Not only was the sculpture not quite the spectacle intended, but other things went wrong.

The major work by Audrey Doray, a combination of color, light and sound, went on the blink More accurately it went on the non-blink.

The marriage of electronics and modern art was certainly no picture of connubial bliss. The lights worked and the colors flashed, but the electronic part showed immaturity. Everything was roses when the column was tested by its engineer, but it quit on opening night.

* * *

The water sculpture looked more promising, but it too was having slight technical difficulties. This item is made by suspending what looks like a clear plastic baby bath over a set of colored bulbs. The light shines through the clear plastic and then through the water. Special effects were obtained by dripping colored liquid into the water. For some perverse reason, the blue color line gave up and the result was a pallid red that tinged to murky brown.

* * *

Greg Birbsall's plastic box that glowed when stimulated by external sound was in fine form and did all that was called for. David Knox's boxes glowed placidly and generally delighted an audience happy to find something that worked.
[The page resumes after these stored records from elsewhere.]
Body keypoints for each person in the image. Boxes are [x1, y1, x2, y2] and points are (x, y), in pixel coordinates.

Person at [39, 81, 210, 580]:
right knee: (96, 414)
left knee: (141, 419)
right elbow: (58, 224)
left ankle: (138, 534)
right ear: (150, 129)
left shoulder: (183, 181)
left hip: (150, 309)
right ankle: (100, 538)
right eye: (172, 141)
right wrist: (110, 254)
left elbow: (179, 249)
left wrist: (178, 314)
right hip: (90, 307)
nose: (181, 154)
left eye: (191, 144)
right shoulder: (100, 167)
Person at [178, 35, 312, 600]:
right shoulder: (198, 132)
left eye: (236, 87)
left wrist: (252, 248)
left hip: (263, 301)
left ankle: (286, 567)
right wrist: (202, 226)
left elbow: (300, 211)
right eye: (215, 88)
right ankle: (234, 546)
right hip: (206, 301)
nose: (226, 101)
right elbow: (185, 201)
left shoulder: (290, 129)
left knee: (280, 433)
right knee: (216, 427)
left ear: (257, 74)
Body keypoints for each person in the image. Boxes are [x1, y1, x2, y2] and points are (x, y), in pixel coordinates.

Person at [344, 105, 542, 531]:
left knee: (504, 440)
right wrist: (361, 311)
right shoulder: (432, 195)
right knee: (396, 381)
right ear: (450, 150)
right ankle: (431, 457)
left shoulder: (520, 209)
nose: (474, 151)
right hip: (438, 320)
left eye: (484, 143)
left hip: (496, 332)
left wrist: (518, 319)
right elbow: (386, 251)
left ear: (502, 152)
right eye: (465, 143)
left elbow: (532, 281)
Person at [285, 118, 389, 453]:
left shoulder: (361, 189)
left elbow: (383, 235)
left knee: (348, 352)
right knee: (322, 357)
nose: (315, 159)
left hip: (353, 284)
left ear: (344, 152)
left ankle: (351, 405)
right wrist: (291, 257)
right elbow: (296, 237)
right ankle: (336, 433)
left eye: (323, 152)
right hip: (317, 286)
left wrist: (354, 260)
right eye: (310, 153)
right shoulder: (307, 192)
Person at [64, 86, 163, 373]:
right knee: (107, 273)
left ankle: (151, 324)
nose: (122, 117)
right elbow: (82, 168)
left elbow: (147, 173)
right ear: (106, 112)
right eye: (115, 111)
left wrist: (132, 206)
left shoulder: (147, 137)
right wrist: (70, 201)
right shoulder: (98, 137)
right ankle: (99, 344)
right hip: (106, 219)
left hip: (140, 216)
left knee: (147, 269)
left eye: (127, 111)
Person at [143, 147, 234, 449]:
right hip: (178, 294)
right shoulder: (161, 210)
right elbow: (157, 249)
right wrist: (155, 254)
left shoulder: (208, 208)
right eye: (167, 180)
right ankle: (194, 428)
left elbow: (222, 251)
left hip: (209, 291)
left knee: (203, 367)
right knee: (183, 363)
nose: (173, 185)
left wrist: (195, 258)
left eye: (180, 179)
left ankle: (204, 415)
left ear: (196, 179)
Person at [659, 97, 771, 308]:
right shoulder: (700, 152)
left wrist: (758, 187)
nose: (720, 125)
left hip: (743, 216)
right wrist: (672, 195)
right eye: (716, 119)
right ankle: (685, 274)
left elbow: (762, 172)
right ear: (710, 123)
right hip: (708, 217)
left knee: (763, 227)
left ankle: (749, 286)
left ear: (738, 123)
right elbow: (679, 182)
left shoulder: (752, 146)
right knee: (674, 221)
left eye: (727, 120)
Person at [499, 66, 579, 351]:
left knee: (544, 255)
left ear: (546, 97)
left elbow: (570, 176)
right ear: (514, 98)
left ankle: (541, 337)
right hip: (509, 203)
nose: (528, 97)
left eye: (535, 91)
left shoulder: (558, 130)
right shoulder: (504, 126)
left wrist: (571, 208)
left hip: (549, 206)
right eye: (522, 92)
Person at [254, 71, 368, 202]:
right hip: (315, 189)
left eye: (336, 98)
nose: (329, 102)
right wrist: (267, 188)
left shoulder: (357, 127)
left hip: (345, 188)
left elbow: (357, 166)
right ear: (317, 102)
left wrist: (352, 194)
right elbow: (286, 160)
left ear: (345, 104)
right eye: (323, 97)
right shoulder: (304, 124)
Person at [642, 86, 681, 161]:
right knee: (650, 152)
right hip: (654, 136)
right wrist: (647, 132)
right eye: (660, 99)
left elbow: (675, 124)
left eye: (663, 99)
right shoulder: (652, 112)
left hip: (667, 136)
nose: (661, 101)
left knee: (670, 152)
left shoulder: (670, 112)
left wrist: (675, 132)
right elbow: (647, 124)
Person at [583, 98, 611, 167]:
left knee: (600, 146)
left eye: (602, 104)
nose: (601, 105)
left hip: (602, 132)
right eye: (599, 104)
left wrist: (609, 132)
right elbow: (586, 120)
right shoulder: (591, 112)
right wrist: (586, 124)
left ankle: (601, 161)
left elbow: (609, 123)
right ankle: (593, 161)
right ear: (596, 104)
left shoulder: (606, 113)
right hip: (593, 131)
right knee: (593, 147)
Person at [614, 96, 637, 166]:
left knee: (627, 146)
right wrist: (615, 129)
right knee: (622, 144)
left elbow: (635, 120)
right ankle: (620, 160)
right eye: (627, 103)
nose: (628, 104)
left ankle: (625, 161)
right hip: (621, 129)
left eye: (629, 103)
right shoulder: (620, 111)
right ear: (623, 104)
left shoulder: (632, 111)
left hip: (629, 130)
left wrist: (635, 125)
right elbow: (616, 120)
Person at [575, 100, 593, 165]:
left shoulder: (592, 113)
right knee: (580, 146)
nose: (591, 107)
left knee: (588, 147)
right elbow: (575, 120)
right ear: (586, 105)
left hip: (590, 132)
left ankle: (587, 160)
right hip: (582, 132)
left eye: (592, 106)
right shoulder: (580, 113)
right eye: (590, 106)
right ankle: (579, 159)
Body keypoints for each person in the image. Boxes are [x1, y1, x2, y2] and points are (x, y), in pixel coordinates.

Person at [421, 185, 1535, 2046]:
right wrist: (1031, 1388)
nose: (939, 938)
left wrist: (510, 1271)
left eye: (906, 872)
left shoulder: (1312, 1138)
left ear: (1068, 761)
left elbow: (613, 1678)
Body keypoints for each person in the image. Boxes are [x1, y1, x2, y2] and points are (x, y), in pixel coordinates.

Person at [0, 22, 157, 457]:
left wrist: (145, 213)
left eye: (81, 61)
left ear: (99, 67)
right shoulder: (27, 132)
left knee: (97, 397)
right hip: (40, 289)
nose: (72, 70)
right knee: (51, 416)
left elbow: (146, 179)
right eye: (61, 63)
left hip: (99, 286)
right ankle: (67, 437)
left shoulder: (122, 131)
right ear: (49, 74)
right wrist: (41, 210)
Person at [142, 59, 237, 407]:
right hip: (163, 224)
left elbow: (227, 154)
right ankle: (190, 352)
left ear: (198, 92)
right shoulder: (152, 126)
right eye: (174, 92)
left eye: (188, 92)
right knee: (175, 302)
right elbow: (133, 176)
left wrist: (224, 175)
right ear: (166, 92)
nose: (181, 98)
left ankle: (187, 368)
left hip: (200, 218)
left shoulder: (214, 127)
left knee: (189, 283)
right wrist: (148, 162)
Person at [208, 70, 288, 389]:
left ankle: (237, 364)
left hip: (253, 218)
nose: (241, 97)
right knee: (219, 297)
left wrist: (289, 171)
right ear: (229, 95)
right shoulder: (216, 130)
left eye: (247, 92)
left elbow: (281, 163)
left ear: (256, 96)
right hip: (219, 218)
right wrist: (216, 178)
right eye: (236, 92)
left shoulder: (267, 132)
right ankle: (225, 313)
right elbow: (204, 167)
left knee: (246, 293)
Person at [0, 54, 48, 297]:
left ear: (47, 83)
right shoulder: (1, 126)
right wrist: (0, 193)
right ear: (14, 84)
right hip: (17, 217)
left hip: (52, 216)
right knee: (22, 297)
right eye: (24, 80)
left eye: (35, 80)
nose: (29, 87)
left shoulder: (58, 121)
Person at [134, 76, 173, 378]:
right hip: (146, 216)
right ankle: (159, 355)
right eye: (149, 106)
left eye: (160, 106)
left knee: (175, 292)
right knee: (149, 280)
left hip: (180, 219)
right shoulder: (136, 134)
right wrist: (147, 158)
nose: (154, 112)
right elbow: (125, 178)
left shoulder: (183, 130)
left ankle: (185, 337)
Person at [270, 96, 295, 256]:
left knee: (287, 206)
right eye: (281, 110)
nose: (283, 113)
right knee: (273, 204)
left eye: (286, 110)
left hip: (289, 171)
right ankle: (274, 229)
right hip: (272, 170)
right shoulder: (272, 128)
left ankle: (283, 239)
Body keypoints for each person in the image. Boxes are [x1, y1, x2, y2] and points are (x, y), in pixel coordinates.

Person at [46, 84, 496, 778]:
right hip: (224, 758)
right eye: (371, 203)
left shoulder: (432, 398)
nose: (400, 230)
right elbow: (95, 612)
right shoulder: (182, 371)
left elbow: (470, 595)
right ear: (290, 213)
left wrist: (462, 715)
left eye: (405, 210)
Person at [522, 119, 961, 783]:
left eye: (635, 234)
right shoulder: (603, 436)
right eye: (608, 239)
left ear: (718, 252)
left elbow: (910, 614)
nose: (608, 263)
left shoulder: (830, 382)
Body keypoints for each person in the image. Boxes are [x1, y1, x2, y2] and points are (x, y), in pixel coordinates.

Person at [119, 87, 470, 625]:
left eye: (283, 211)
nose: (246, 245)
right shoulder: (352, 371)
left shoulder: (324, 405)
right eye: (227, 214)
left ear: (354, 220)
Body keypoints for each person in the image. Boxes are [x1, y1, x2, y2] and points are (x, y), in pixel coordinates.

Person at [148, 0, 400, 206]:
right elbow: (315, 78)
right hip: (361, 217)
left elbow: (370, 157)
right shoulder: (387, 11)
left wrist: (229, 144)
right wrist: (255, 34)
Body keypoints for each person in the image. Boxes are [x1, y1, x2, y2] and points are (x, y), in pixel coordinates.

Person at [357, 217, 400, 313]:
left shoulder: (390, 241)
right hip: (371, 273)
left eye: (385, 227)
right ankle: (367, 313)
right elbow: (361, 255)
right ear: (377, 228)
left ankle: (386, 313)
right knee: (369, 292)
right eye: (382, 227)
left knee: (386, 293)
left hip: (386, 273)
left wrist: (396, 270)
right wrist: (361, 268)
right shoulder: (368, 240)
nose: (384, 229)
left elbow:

The touch organ by Dennis Vance groaned and screamed with the aid of electronic amplification. If this is what it was intended to do, it's safe to assume that it was working.

* * *

It would seem incredible that the Canada Council would donate $54,000 to such an amateurish project.

The show was billed as designed especially for this Victoria showing, and the gallery has been closed all week as the show assembled. It drew a better than average audience, and the pity is that many people left feeling it was a hoax.